(Raw data Opens)
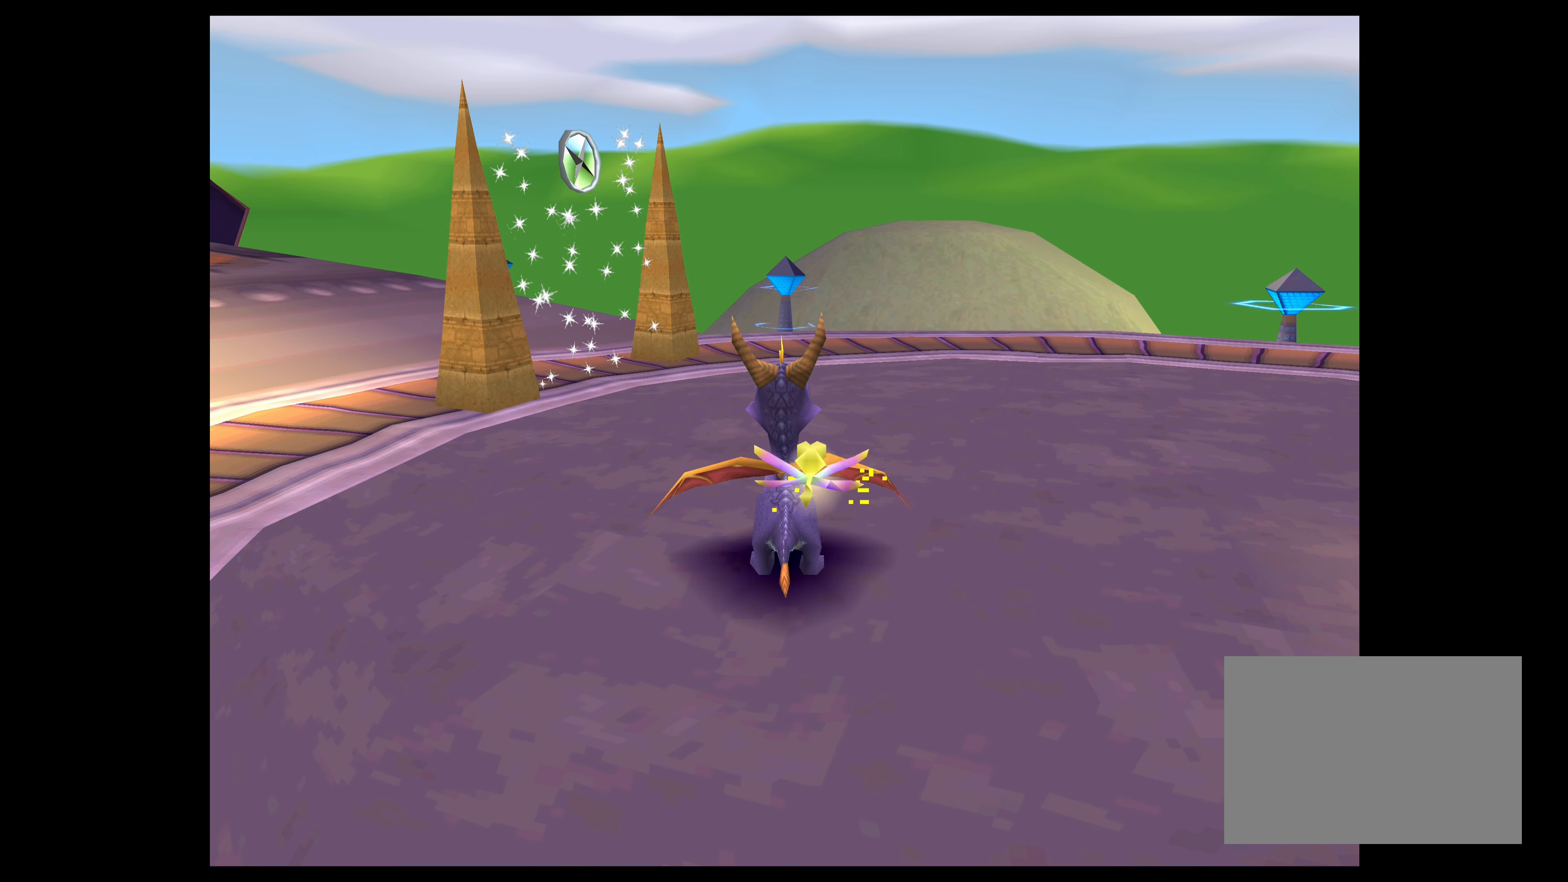
{"buttons": [], "left_stick": "center", "right_stick": "center", "events": []}
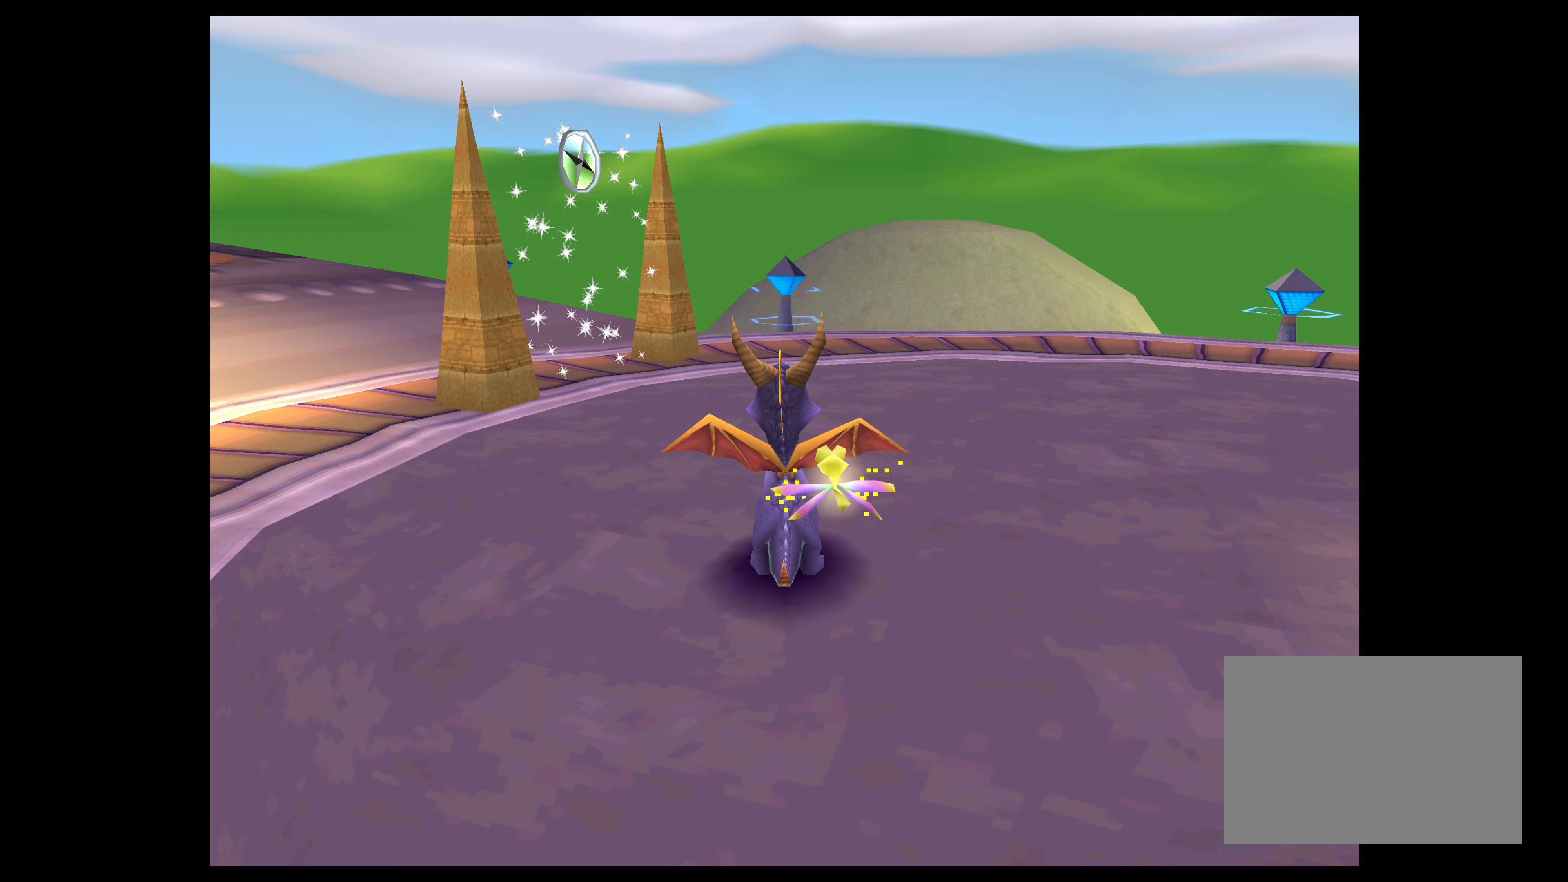
{"buttons": [], "left_stick": "up-right", "right_stick": "center", "events": [[250, "left_stick", "up-right"]]}
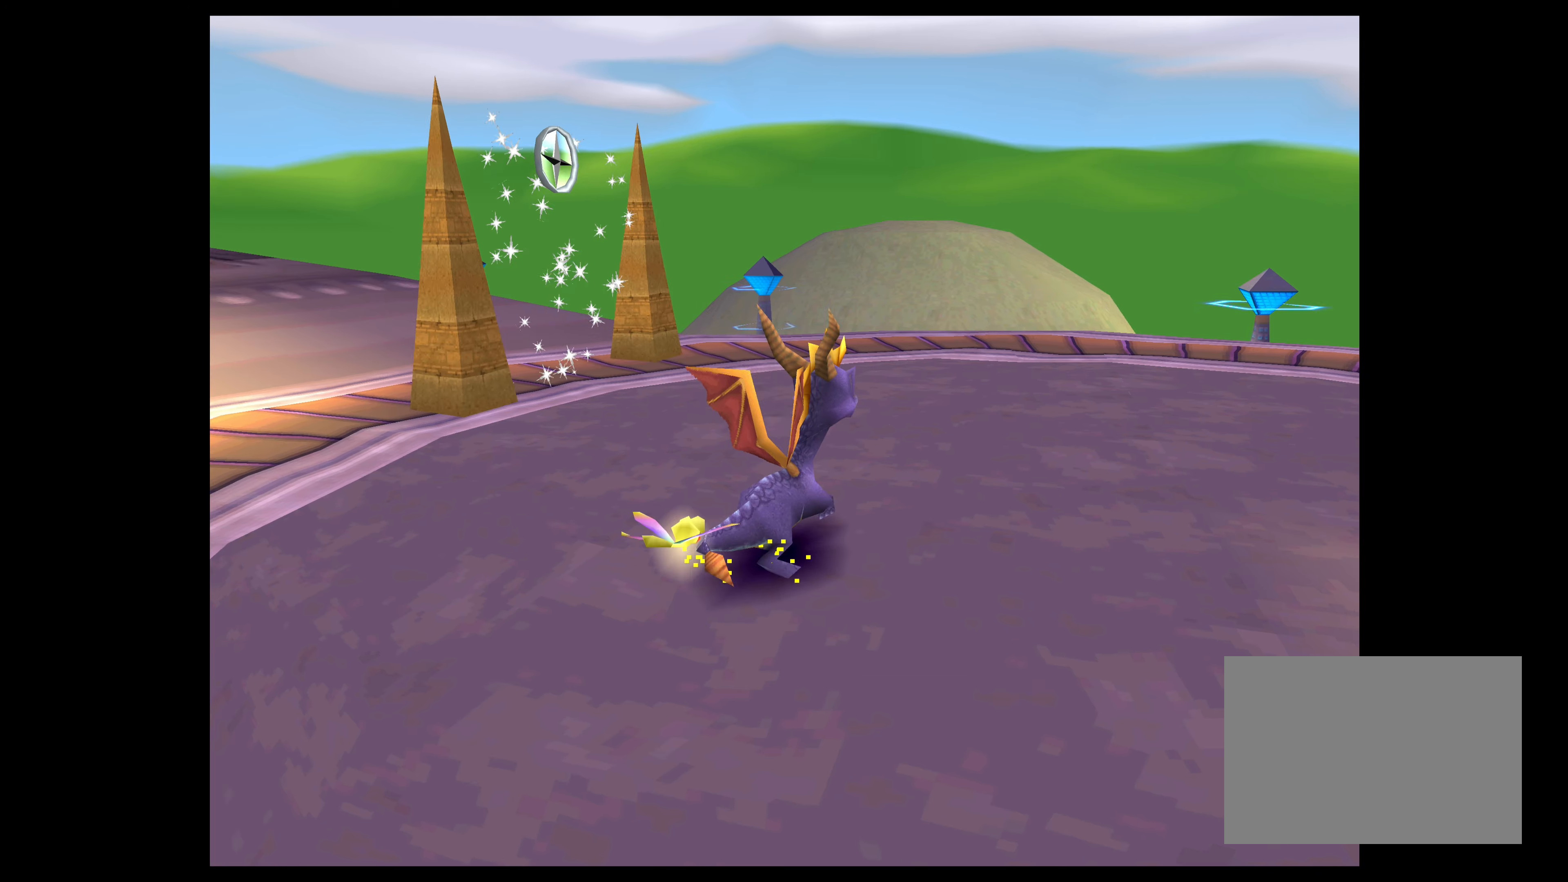
{"buttons": [], "left_stick": "center", "right_stick": "center", "events": [[50, "left_stick", "center"], [333, "left_stick", "up"], [500, "left_stick", "center"]]}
(Raw data Closes)
Write the material out again exactly. Skip each picture.

Response area:
{"buttons": [], "left_stick": "center", "right_stick": "center", "events": []}
{"buttons": [], "left_stick": "up-right", "right_stick": "center", "events": [[250, "left_stick", "up-right"]]}
{"buttons": [], "left_stick": "center", "right_stick": "center", "events": [[50, "left_stick", "center"], [333, "left_stick", "up"], [500, "left_stick", "center"]]}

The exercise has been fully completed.